[Exercise instructions]: Which lines of the records below contain the string "knee"? Report each of them.

[Start of section]

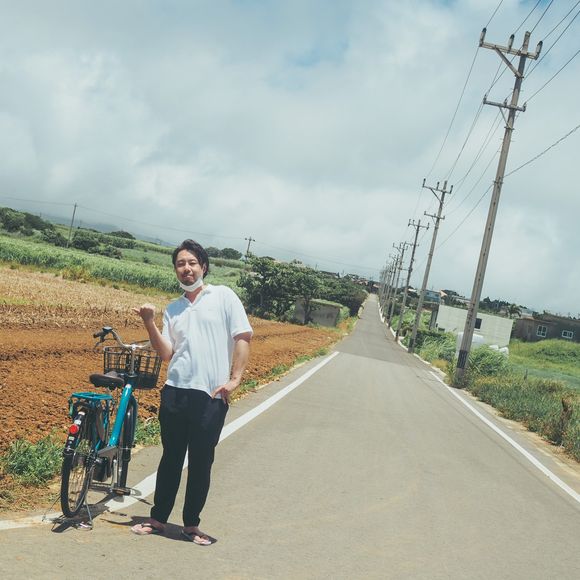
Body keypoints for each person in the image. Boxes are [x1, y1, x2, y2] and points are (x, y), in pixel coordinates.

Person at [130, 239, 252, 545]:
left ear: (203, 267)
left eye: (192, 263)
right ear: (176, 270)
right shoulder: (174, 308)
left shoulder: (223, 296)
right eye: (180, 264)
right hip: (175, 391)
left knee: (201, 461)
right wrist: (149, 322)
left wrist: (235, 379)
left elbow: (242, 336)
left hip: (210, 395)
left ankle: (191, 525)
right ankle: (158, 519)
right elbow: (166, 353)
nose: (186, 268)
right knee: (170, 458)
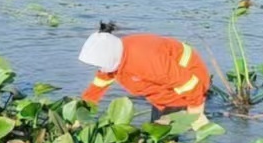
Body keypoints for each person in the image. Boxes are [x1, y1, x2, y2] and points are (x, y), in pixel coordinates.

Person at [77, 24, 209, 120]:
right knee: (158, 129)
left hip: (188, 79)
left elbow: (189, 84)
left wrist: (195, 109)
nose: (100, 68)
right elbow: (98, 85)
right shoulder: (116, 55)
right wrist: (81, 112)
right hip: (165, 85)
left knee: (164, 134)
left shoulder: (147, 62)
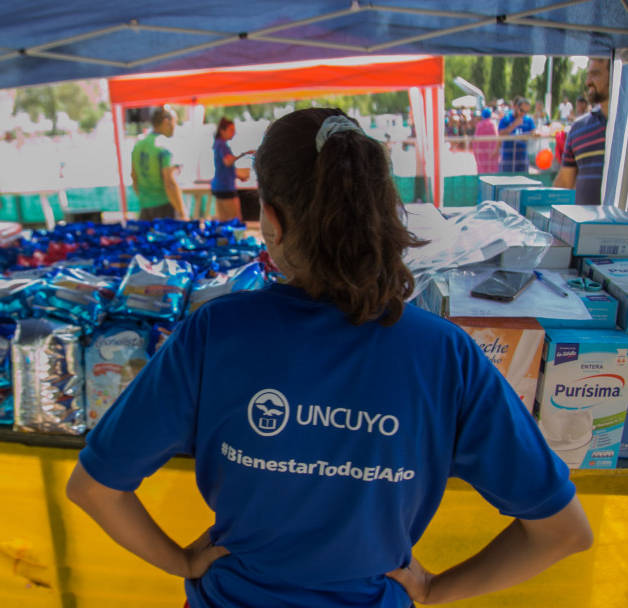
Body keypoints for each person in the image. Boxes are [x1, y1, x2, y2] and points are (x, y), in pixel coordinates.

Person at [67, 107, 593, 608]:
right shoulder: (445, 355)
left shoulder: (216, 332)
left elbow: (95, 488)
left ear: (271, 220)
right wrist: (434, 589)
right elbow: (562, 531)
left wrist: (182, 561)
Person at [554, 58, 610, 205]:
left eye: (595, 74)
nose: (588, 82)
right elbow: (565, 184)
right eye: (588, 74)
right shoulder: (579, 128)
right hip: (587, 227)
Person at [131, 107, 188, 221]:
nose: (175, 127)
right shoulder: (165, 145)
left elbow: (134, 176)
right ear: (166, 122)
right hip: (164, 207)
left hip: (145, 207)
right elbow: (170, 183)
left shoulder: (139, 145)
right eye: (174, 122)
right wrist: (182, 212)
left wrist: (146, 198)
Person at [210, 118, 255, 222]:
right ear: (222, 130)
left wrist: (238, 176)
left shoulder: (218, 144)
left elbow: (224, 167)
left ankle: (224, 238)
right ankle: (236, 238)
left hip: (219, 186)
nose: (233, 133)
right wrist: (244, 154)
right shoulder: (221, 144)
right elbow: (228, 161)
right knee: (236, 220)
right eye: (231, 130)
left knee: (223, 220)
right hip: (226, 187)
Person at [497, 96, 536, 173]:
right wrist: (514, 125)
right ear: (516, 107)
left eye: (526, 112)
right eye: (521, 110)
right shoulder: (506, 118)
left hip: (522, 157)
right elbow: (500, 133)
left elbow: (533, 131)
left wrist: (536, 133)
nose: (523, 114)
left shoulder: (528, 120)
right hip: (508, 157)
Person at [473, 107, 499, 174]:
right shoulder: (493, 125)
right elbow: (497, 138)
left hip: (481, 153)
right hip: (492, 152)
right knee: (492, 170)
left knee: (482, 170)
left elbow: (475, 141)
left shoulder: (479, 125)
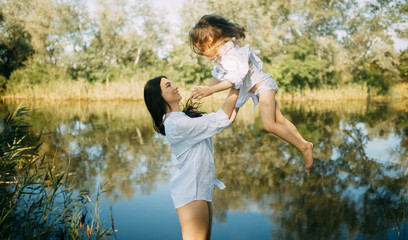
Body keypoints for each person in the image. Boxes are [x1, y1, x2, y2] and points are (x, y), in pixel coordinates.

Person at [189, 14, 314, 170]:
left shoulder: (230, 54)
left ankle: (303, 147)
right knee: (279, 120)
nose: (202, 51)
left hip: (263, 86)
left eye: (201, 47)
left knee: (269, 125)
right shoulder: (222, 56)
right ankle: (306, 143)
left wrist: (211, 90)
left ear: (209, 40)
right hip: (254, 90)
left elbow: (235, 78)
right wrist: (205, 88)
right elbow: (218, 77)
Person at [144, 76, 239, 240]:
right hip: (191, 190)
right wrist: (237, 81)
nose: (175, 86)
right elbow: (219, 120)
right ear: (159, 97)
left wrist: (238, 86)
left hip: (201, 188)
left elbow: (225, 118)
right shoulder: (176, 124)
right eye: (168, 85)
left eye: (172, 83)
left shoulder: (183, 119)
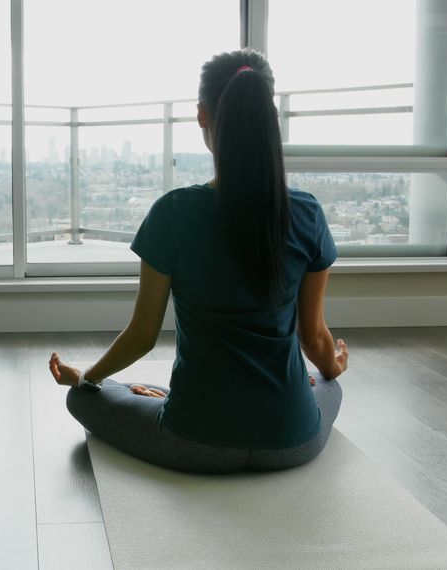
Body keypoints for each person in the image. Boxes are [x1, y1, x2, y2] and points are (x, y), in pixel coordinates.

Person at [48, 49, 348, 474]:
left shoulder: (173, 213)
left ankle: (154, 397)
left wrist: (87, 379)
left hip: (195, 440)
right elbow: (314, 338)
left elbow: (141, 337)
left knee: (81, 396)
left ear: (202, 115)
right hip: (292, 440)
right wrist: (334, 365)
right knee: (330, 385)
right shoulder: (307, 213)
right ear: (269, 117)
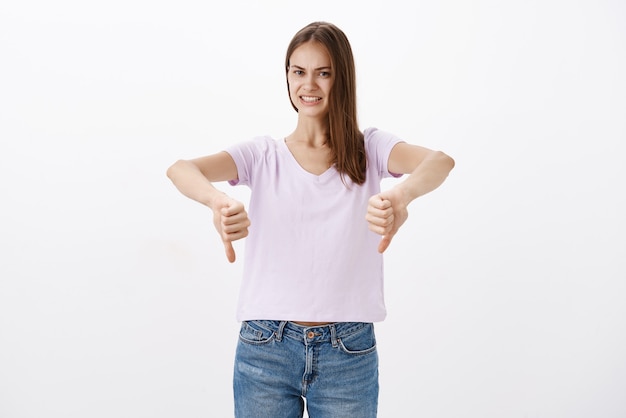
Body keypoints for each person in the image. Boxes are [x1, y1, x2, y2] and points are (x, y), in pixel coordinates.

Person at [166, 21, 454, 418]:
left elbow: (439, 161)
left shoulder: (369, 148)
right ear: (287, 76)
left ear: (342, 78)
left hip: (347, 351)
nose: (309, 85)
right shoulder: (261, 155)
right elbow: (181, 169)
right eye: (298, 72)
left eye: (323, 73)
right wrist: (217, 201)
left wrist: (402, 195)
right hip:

[End of section]

[Reply]:
left knee: (201, 461)
right knee: (170, 458)
right knee: (158, 129)
left knee: (164, 134)
right knee: (236, 220)
left knee: (223, 220)
right knee: (492, 170)
left knee: (482, 170)
right knee: (279, 120)
left knee: (269, 125)
left knee: (81, 396)
right knee: (330, 385)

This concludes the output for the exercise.